**Requirement:** Please read the records below and return each line holding the string "lines".

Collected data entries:
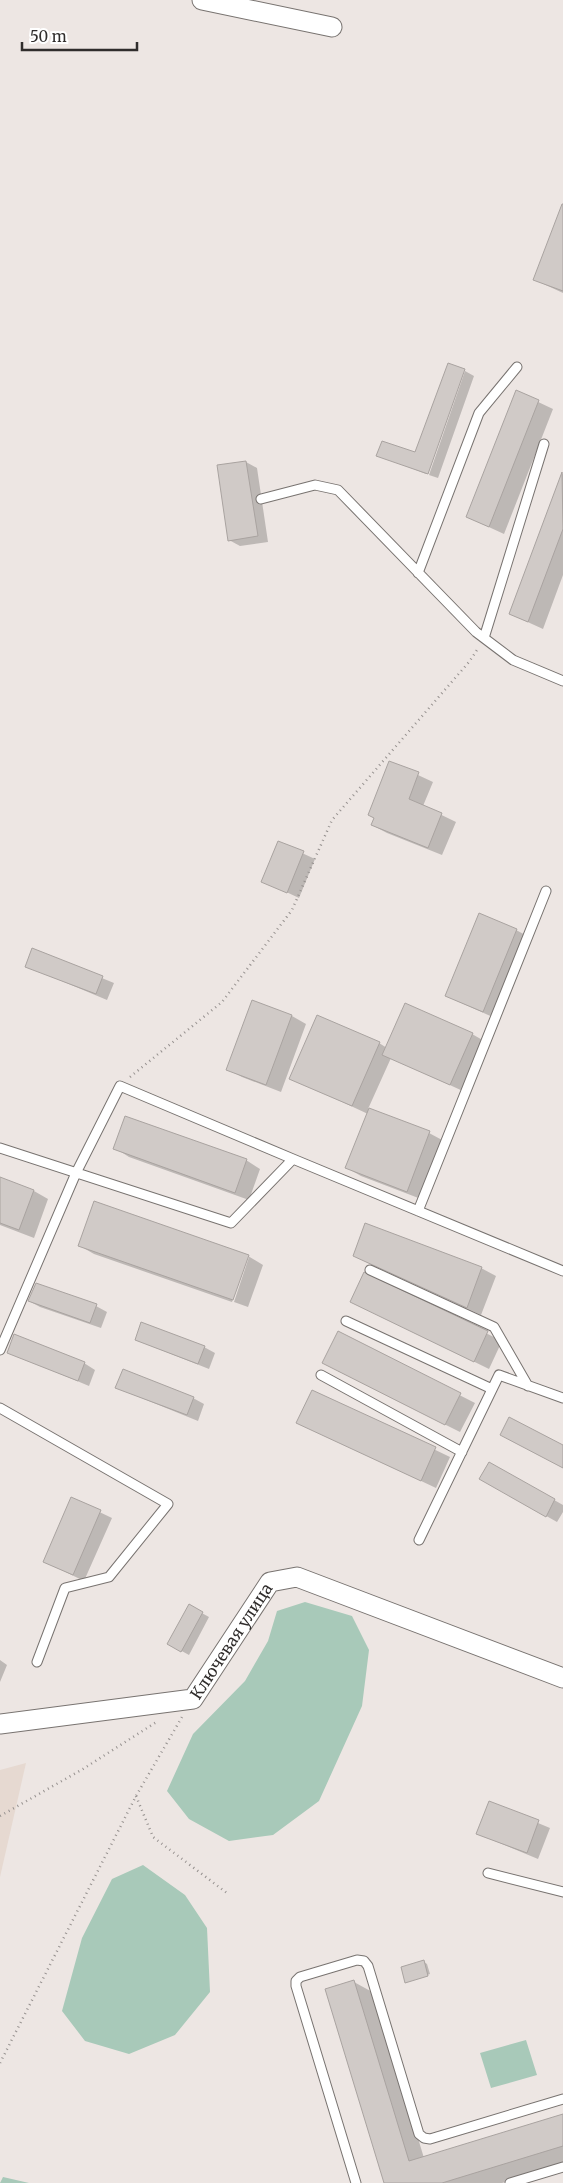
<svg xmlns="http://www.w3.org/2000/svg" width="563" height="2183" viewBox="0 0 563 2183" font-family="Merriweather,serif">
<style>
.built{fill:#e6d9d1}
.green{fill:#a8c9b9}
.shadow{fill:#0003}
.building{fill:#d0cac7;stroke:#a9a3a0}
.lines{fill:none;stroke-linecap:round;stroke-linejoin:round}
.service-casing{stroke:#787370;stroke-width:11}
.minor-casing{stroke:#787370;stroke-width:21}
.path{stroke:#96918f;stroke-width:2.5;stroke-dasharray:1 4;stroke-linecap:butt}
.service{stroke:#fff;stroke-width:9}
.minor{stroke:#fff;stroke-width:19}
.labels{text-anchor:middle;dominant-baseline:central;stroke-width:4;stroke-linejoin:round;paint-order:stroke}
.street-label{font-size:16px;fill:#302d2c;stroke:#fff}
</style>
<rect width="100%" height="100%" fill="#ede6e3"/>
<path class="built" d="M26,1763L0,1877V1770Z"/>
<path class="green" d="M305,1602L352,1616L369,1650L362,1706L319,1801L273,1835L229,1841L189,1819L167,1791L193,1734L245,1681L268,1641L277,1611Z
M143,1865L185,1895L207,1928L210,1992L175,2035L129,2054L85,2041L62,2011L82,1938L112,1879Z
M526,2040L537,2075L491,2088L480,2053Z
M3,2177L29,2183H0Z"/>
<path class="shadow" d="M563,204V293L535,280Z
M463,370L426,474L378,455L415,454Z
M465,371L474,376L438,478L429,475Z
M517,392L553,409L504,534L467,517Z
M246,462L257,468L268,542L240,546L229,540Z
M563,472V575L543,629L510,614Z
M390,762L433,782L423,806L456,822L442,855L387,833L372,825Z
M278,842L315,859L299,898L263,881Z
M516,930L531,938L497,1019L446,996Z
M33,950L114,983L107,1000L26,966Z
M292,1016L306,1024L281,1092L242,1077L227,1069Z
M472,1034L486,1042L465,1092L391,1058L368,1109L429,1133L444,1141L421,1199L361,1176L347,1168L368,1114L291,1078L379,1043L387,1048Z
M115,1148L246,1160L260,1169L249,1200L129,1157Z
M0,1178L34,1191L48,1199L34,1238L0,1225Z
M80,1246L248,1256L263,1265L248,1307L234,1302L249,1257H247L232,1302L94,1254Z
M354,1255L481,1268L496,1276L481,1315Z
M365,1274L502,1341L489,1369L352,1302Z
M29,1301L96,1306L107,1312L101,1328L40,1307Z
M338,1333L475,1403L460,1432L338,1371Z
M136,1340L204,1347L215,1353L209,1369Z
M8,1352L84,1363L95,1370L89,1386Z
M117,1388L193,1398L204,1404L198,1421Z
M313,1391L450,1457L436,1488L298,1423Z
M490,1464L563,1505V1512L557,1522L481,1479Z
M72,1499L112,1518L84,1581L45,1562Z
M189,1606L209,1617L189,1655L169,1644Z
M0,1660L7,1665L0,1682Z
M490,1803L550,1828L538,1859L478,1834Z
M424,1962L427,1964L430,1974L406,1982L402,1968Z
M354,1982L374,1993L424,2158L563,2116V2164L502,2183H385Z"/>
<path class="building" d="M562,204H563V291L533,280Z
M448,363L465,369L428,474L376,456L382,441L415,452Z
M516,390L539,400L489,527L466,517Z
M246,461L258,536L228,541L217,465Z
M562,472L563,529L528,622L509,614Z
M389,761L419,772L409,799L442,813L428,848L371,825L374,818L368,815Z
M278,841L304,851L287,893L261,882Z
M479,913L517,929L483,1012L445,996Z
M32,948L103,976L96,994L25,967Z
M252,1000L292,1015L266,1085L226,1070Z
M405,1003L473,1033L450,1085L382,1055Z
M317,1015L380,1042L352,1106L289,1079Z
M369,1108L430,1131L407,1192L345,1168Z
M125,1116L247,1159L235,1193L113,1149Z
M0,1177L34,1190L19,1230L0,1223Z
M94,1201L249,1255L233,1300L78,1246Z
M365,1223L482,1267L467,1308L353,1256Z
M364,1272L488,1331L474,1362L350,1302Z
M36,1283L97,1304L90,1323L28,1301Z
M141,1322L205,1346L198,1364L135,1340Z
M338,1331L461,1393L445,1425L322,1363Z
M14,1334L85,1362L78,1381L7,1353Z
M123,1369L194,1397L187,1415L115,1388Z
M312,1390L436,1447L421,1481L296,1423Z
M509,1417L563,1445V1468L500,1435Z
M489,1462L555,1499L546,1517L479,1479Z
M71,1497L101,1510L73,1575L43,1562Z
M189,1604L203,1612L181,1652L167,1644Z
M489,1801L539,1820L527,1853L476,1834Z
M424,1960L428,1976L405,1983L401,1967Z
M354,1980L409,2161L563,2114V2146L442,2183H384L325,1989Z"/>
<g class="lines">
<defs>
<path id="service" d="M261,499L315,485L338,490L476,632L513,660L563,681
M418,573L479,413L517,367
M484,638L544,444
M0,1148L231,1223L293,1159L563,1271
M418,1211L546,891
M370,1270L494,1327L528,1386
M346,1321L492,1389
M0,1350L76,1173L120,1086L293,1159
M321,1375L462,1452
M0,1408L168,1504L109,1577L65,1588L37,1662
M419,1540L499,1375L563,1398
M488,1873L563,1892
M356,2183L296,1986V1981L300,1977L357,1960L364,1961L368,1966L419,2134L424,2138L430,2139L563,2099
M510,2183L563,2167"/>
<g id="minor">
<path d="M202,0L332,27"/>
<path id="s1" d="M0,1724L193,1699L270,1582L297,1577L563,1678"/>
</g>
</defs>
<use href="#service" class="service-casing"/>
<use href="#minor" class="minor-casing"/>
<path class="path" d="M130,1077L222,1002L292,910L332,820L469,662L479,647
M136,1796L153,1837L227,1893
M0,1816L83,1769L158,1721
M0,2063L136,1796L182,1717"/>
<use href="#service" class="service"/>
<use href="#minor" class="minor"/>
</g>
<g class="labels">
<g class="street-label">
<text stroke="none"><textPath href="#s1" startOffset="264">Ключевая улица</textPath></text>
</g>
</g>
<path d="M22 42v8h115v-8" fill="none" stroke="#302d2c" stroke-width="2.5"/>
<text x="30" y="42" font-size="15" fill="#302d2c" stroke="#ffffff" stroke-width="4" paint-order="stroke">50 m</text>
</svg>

--

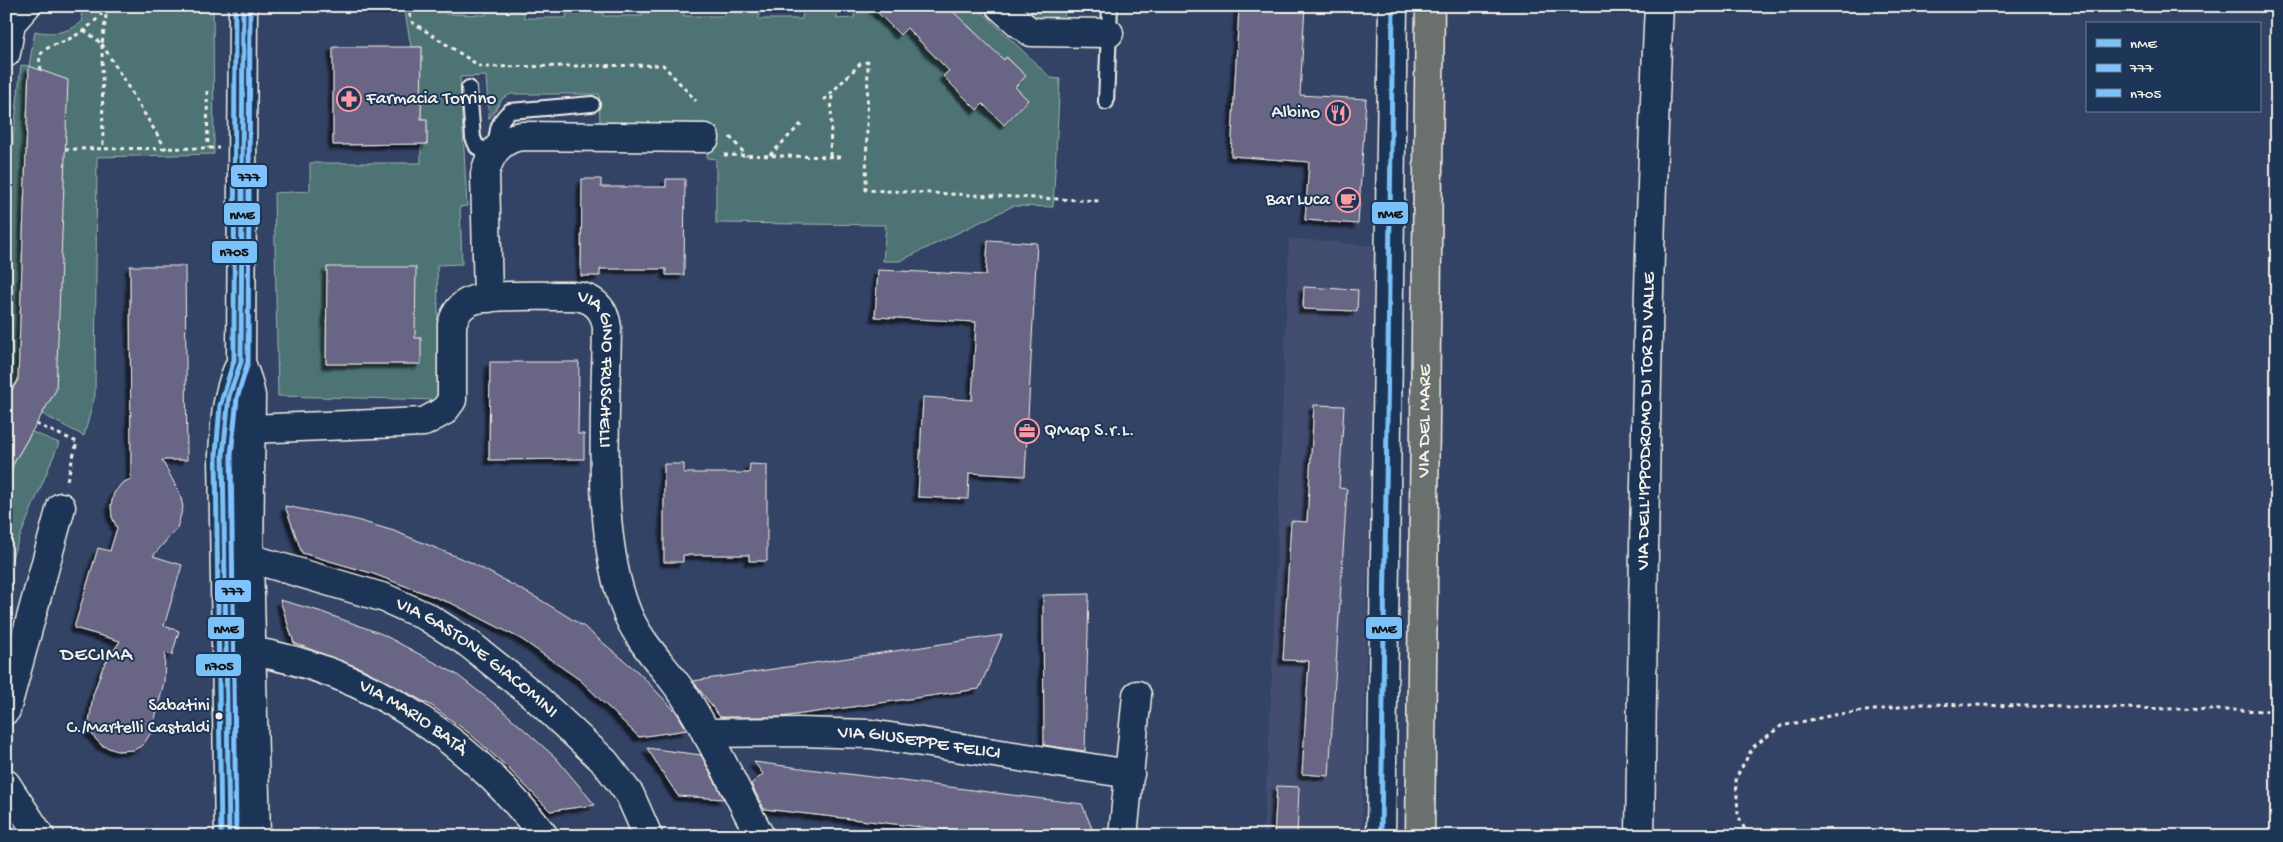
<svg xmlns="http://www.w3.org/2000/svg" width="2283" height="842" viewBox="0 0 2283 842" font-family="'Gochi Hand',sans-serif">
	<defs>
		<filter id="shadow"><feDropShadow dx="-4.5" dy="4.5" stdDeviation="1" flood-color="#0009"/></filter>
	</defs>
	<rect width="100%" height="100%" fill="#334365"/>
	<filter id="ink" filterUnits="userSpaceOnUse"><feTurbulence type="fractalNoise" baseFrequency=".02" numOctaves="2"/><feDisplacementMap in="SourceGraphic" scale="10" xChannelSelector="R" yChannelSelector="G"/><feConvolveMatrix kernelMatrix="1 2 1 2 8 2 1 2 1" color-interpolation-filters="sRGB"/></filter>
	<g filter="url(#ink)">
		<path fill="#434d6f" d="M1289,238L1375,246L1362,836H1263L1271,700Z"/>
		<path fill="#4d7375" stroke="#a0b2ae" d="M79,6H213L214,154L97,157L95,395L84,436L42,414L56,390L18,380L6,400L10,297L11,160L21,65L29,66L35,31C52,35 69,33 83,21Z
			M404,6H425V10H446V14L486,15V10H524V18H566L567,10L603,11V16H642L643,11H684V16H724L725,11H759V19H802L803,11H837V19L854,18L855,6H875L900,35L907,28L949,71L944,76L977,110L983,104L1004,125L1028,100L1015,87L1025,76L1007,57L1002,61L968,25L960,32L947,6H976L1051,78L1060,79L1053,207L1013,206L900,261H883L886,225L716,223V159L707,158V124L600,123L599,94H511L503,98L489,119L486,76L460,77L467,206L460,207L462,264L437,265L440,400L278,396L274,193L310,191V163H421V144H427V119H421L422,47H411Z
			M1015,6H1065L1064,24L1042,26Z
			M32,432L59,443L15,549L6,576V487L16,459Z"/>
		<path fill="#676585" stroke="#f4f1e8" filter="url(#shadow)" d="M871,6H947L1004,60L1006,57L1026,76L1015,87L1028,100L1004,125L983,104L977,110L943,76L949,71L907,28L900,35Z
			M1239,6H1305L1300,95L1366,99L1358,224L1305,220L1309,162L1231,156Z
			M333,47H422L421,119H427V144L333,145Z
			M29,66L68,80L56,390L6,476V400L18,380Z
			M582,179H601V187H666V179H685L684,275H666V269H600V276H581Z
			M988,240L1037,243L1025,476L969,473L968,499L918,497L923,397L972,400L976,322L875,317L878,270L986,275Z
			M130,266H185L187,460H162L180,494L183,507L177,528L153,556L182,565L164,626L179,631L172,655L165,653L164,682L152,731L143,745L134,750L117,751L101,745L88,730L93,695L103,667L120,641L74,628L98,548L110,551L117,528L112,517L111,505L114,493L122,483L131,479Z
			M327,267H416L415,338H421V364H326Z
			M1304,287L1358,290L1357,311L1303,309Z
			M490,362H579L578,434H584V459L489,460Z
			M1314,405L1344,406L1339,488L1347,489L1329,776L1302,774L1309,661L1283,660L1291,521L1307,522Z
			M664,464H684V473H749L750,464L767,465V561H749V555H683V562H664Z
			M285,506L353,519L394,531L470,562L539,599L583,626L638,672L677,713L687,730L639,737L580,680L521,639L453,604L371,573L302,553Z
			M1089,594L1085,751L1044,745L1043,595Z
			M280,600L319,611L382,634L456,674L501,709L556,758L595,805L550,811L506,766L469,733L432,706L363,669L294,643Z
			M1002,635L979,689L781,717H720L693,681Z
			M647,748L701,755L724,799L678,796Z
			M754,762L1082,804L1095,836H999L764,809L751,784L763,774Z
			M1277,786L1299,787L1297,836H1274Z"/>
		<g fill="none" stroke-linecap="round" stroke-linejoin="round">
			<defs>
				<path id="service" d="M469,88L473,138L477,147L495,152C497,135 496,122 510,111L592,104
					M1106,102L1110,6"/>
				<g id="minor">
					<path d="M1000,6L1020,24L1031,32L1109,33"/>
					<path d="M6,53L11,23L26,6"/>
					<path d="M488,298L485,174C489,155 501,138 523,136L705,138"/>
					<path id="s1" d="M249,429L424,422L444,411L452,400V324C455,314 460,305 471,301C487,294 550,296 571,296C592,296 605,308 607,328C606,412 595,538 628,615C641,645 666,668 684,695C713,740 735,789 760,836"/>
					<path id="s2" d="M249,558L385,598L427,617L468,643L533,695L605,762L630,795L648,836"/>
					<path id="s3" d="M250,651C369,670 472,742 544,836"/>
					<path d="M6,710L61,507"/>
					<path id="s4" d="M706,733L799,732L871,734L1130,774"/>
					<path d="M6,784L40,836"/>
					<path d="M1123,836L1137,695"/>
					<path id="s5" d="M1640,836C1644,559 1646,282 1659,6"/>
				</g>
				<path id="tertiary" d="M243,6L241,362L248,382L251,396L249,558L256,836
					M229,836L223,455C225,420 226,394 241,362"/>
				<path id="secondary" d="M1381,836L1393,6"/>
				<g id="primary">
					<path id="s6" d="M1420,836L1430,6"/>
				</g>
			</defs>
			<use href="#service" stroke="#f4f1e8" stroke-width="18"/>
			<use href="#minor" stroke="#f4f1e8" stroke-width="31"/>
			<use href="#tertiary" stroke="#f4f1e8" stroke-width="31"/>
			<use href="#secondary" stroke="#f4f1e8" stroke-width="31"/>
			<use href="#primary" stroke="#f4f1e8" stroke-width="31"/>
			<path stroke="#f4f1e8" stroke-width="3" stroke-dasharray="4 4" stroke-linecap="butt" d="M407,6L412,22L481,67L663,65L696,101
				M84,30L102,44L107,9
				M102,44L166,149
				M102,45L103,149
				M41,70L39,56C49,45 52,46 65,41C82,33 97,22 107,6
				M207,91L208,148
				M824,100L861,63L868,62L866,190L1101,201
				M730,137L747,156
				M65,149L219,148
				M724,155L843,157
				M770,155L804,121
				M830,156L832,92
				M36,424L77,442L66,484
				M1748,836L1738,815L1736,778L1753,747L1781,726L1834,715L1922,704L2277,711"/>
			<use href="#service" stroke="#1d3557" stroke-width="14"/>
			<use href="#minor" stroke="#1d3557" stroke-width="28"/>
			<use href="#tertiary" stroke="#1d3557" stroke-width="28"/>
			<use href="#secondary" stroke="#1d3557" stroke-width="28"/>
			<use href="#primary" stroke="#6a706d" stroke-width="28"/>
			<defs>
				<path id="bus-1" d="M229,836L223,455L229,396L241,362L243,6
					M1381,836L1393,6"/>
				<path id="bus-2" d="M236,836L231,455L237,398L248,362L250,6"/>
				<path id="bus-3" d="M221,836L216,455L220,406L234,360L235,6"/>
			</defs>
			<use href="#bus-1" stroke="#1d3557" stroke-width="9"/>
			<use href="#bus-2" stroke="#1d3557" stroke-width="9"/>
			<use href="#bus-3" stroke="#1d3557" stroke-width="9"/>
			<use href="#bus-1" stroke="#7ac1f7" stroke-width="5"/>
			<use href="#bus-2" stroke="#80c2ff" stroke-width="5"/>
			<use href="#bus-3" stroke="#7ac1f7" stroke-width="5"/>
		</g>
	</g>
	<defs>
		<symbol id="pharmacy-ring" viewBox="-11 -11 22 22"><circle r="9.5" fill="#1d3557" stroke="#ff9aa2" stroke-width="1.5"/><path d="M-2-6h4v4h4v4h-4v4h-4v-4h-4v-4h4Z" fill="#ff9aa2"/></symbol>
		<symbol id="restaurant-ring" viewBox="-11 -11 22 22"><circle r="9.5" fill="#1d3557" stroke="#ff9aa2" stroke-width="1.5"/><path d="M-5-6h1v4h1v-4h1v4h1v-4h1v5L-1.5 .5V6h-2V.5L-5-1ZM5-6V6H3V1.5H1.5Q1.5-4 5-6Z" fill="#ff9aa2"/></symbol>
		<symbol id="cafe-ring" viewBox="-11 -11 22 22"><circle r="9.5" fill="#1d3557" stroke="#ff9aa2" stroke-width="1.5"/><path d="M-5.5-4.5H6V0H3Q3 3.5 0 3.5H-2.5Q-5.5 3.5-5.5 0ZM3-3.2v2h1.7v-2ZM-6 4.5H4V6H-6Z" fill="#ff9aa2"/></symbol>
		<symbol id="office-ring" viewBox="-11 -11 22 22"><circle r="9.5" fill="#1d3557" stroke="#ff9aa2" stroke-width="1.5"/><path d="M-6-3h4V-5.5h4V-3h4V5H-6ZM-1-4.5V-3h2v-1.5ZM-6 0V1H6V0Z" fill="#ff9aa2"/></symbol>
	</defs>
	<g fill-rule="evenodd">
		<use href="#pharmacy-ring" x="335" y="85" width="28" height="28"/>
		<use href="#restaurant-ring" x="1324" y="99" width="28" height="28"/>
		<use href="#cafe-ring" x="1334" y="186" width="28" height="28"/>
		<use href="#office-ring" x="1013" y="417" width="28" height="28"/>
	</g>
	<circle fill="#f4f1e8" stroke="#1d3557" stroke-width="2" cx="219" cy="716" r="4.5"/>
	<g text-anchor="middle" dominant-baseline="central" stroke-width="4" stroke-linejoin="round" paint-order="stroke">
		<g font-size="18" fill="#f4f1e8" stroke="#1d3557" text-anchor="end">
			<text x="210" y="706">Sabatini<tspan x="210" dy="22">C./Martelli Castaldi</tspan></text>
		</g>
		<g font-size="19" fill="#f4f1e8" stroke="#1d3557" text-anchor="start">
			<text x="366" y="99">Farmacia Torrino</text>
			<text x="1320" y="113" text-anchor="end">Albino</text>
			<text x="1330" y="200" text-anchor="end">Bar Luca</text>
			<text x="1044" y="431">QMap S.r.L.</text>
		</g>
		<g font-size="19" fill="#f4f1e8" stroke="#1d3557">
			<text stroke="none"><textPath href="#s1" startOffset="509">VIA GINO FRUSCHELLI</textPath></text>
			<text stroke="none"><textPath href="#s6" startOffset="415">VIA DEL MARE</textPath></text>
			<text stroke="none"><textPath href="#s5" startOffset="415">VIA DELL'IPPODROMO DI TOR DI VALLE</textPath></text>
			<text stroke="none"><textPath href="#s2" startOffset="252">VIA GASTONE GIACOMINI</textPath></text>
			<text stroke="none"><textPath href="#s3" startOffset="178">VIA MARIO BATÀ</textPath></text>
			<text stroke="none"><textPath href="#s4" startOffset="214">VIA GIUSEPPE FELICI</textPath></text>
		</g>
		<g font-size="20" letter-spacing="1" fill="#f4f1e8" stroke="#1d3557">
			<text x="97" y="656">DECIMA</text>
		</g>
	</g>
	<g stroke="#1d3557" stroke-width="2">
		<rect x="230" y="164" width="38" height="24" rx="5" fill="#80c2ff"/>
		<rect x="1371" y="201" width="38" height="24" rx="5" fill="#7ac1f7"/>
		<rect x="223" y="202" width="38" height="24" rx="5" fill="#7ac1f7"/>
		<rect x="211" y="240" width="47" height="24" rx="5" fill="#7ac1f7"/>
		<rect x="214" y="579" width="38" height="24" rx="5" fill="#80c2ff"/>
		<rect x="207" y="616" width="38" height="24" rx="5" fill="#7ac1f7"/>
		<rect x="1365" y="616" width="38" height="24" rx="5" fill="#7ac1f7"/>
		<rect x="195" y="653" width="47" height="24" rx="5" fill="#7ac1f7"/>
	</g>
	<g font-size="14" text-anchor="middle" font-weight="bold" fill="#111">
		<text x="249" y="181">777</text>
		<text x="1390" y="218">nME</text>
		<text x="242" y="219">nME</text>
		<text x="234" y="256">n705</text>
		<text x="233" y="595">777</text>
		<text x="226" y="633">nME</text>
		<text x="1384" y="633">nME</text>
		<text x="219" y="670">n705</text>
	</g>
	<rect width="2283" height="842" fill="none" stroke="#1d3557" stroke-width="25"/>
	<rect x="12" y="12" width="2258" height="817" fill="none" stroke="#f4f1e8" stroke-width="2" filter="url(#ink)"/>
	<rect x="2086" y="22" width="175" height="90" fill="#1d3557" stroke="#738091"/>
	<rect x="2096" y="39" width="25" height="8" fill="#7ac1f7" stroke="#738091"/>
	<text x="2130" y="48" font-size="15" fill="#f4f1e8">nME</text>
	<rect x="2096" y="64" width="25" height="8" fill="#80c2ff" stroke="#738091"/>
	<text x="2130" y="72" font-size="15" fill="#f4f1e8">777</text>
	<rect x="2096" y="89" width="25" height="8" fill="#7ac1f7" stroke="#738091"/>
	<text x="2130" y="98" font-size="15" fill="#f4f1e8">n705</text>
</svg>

**Written response:**
.lines{fill:none;stroke-linecap:round;stroke-linejoin:round}
<g class="lines">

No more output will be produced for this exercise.